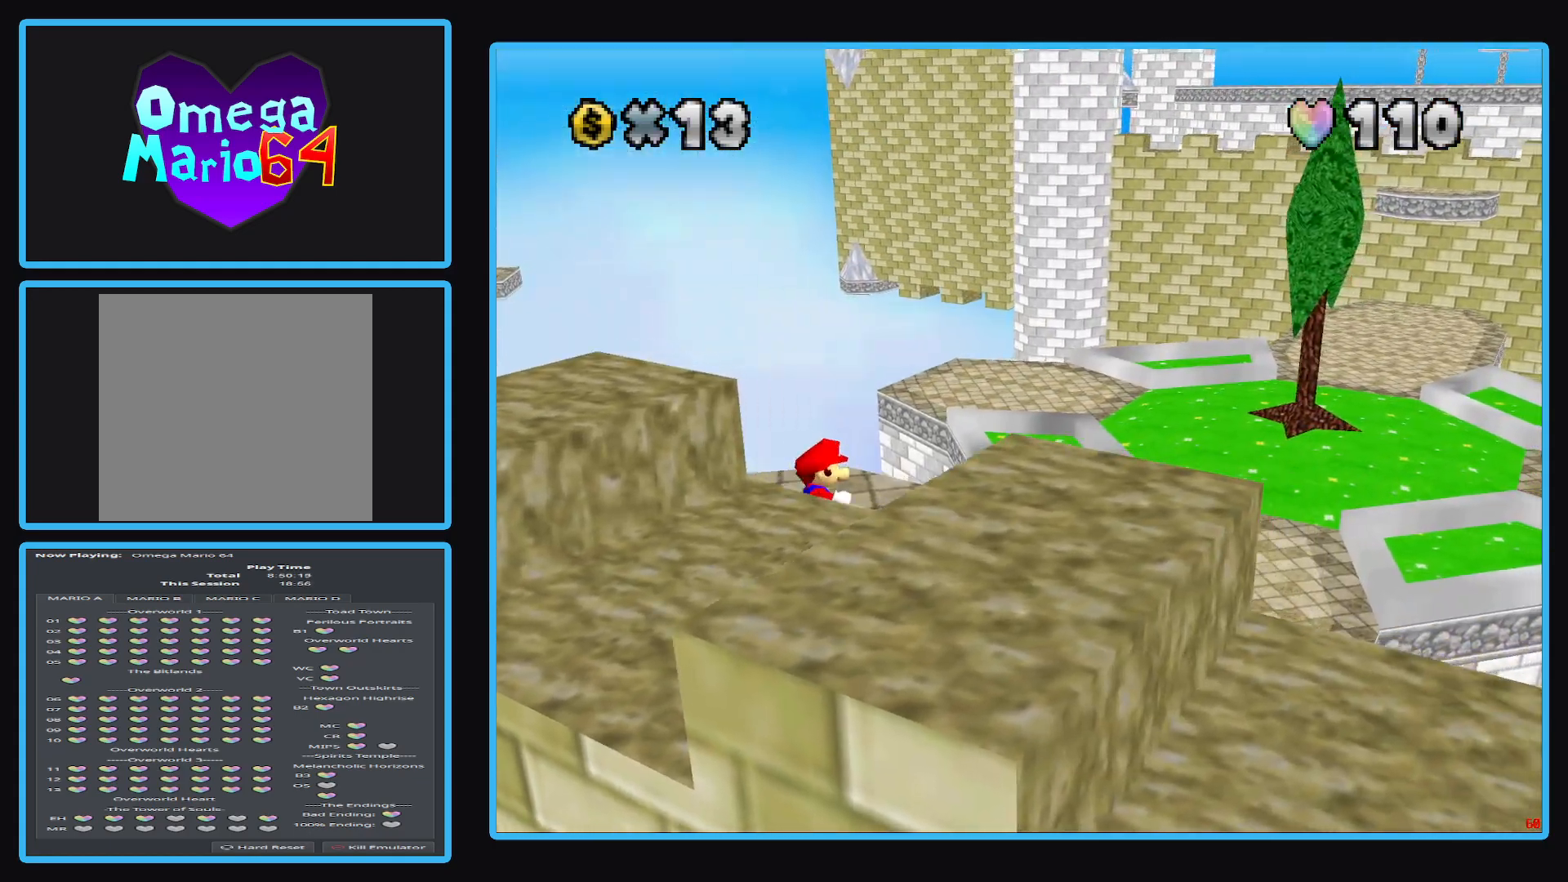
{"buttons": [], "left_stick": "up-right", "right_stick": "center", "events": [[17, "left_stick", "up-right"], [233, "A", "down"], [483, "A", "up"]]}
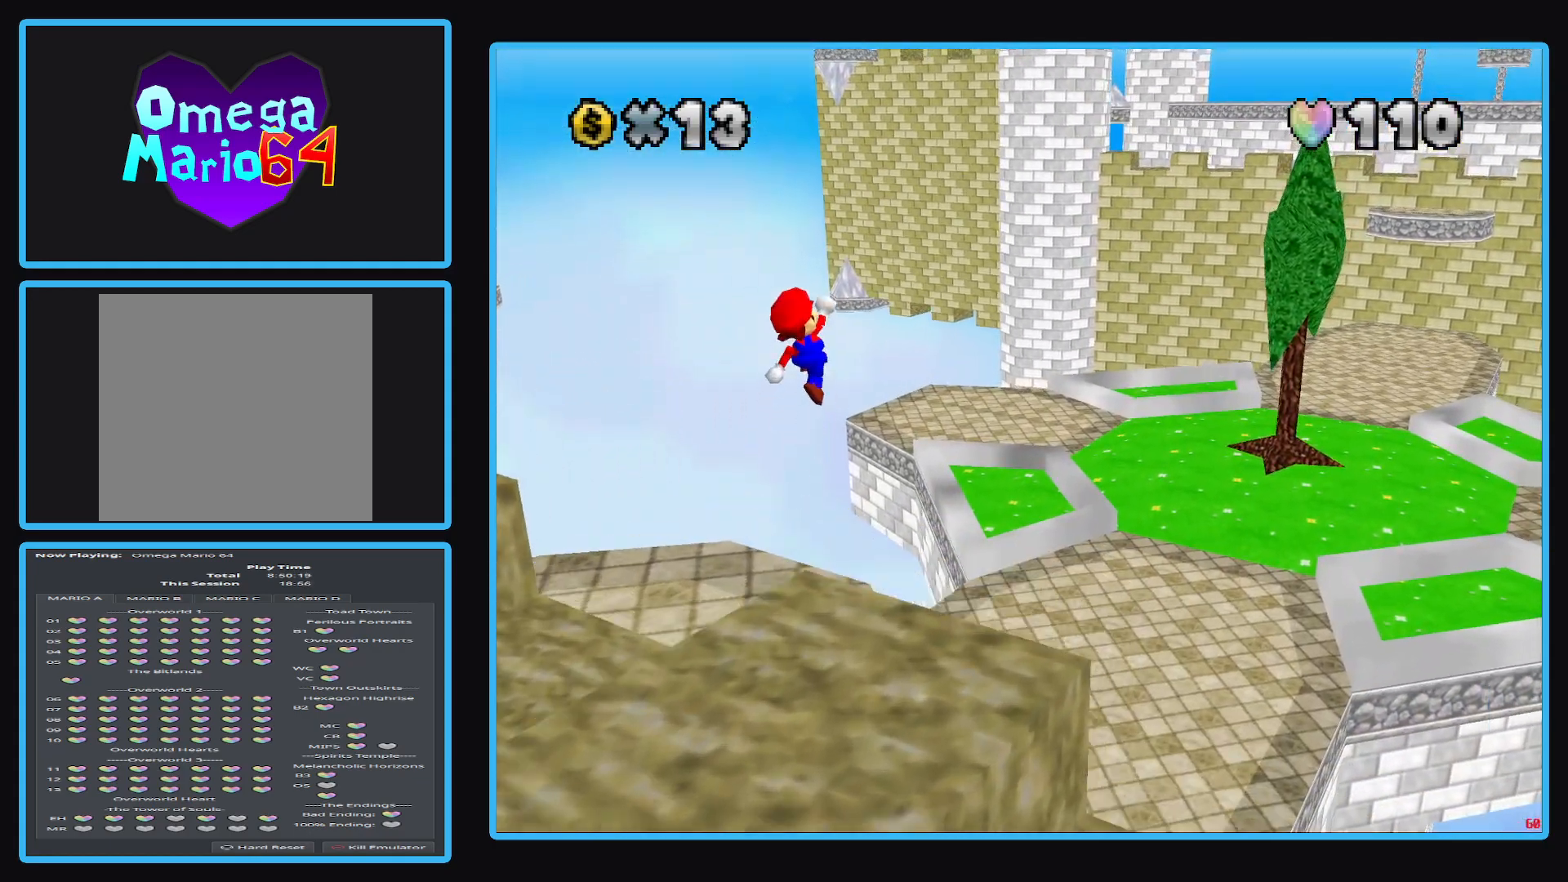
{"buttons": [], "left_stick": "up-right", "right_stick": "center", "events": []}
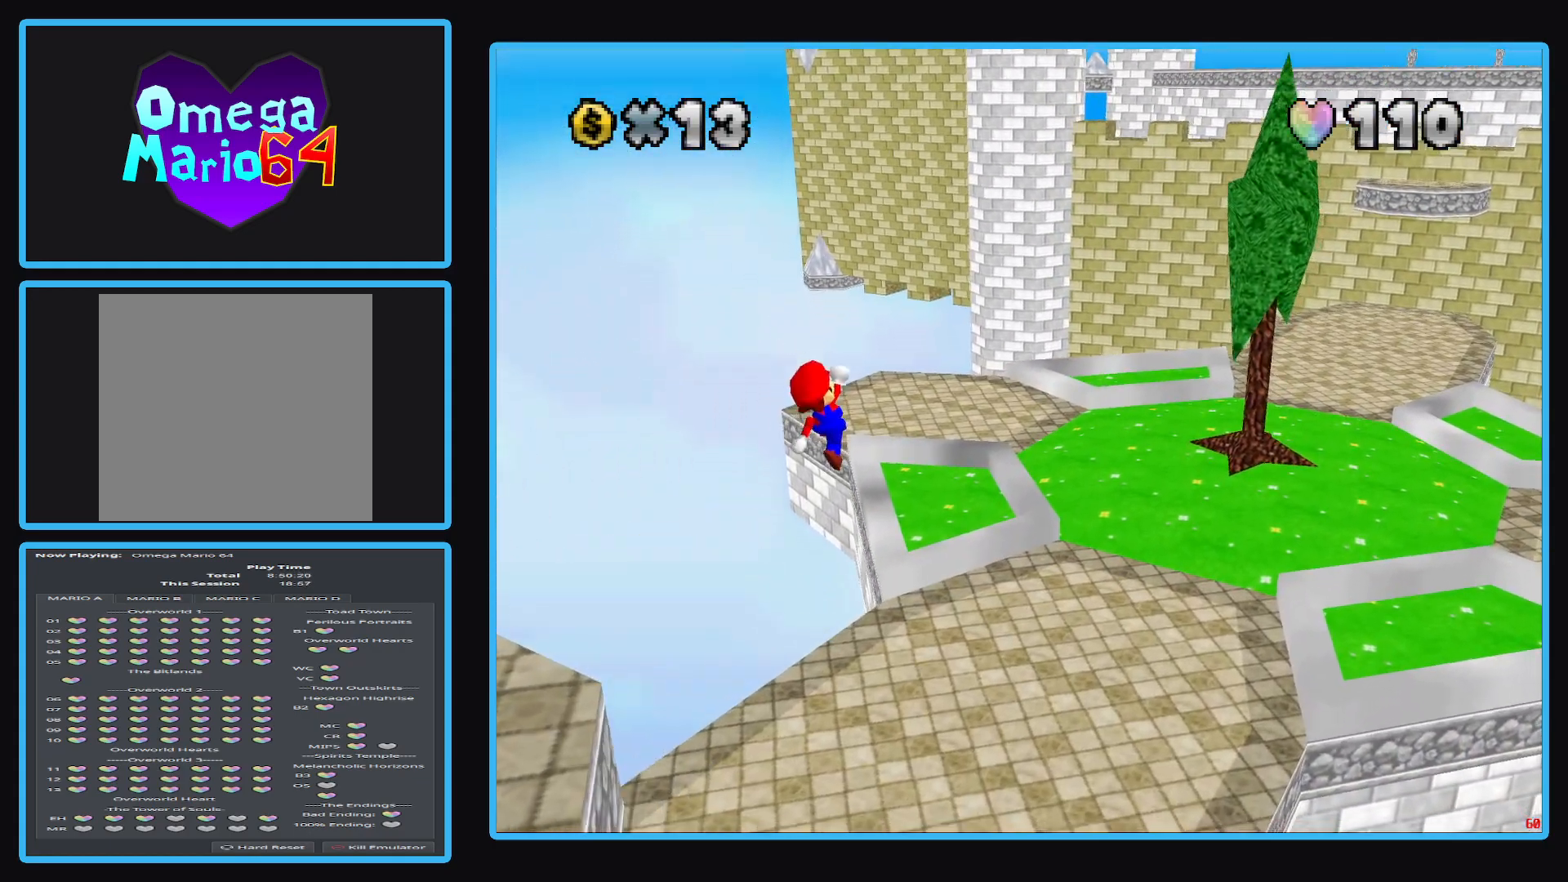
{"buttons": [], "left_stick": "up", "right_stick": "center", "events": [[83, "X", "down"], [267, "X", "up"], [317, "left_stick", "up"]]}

• **What needs to be done**
Where pictures sit among the data above, omit them, and output the rest exactly.

• **Output below**
{"buttons": [], "left_stick": "up-right", "right_stick": "center", "events": [[17, "left_stick", "up-right"], [233, "A", "down"], [483, "A", "up"]]}
{"buttons": [], "left_stick": "up-right", "right_stick": "center", "events": []}
{"buttons": [], "left_stick": "up", "right_stick": "center", "events": [[83, "X", "down"], [267, "X", "up"], [317, "left_stick", "up"]]}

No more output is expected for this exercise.